• _Quoted passage_
--- START ---

A little after midnight on 14 June, a fire broke out in a single apartment of the 24-storey Grenfell Tower. Within minutes, the fire had engulfed much of the building. The most likely cause for the accelerated fire was combustible cladding, wrapped around the building to make it prettier for neighbouring millionaires of Kensington and Chelsea. Dozens of people lost their lives, and those who survived lost everything but.
Yet this horrific event seems to have had zero impact on the attitude of Grenfell’s rich neighbours, if recent reactions are anything to go by.
Helping the victims
Once the emergency services had done everything they could to save lives at Grenfell Tower, the cleanup was left to locals. There was virtually no state or local government support in the critical hours and days after the fire. It was a community effort that clothed and fed residents in the aftermath. While those with the least pitched in to help, those with the most (mostly) stayed away.
When the state finally showed up, people were issued with £10 a day to live on. There have also been claims that residents could be made ‘intentionally homeless’ if they refuse what’s offered too, although the Royal Borough of Kensington and Chelsea denies this.
Newly-elected Labour MP for Kensington Emma Dent Coad has reported:
People have been sleeping in cars and in parks because they don’t know where to go and they aren’t being looked after.
Secondly, they need to be re-housed permanently and thirdly they need a long-term care package – people who’ll always be there for them.
But on Wednesday 21 June, Theresa May issued a mea culpa in parliament. And it was announced that some residents were to be housed in 68 nearby ‘luxury apartments’.
This later turned out to be an exaggeration. The residents would be rehoused in social housing adjacent to luxury apartments. The homes are not yet completed, and unlikely to be viable until late July. As The London Evening Standard reports:
The Standard revealed on Wednesday that 68 ‘social housing’ flats in the £2 billion Kensington Row scheme have been acquired to permanently house families from the nearby tower.
But there was a catch. Like many such developments built recently, the residents are segregated by class. Many new developments now even have ‘poor doors’, which are separate entrances for poorer residents. The divide continues inside the developments, with segregated facilities. Gyms, pools, entertainment centres and gardens are made available to wealthy tenants only, with poor residents excluded. The same will be true in this case. The Standard reports that “a gym, swimming pool and 24-hour concierge service… will be off limits to Grenfell families”.

--- END ---

• _Exercise task A_
Write out the Grenfell Tower article between "This later turned" and "the nearby tower.", inclusive.
• _Exercise task B_
According to the Grenfell Tower article, how much money were people given to live on each day once the state showed up?
• _Exercise task C_
Summarize the Grenfell Tower article in two sentences.
Rely only on the Grenfell Tower article when responding.

• _Data block_

--- START ---

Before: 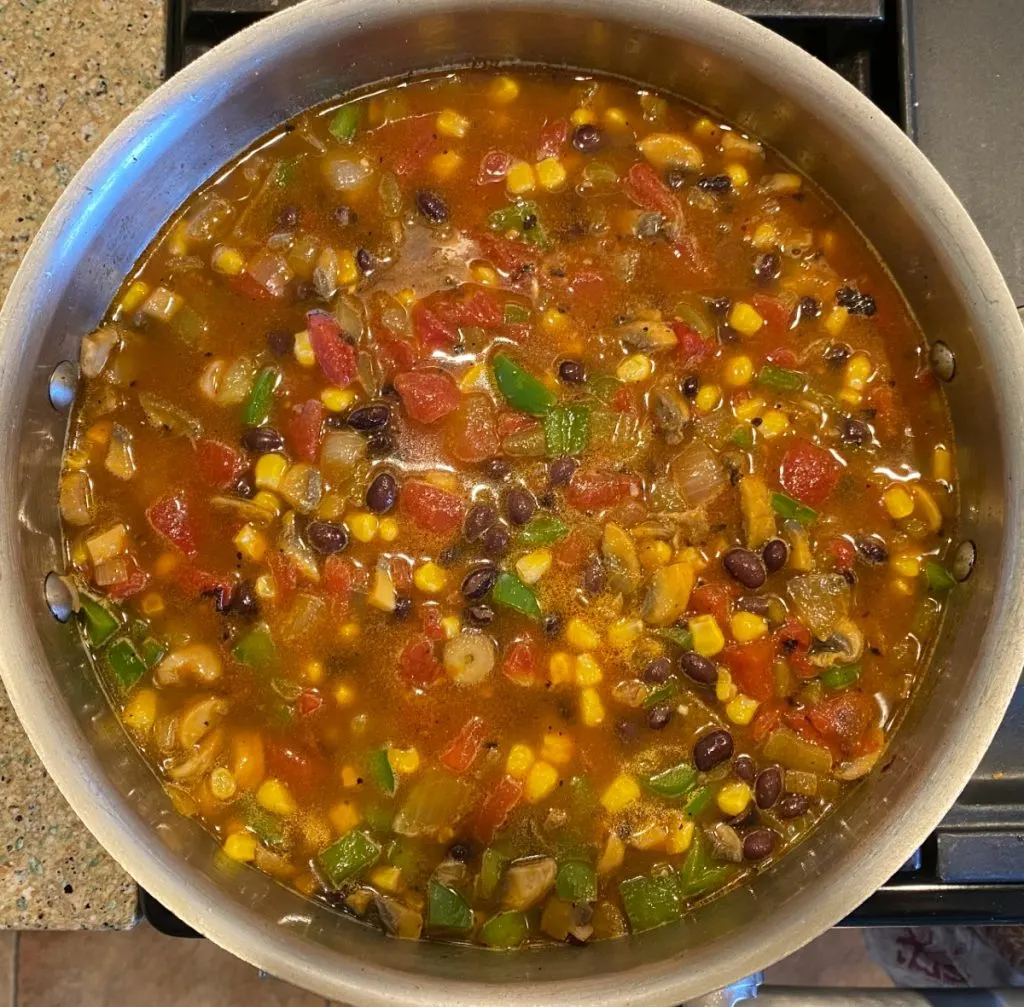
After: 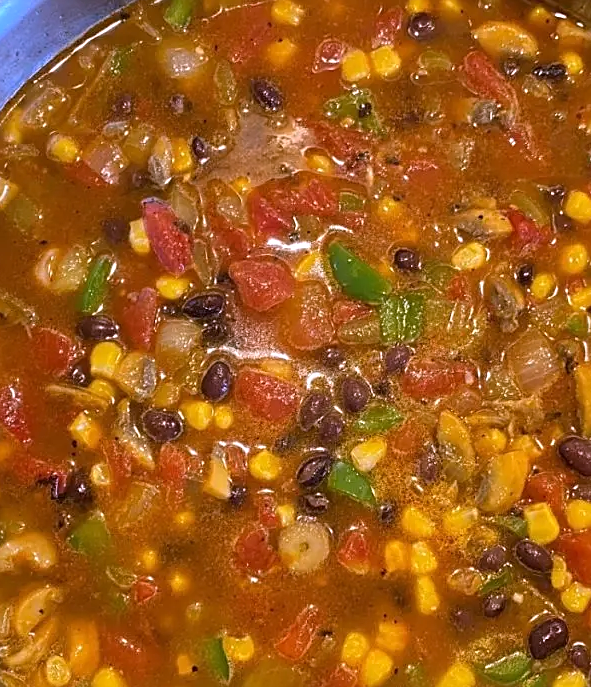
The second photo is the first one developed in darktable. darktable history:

--- END ---

• _Expected output A_
This later turned out to be an exaggeration. The residents would be rehoused in social housing adjacent to luxury apartments. The homes are not yet completed, and unlikely to be viable until late July. As The London Evening Standard reports:
The Standard revealed on Wednesday that 68 ‘social housing’ flats in the £2 billion Kensington Row scheme have been acquired to permanently house families from the nearby tower.

• _Expected output B_
£10 a day.

• _Expected output C_
After a fire spread through the 24-storey Grenfell Tower on 14 June and dozens of people died, the local community rather than the state clothed and fed residents, and when the state arrived, people were given £10 a day to live on. Sixty-eight social housing flats in the Kensington Row scheme were acquired to permanently house families from the tower, but a gym, swimming pool and 24-hour concierge service there will be off limits to them.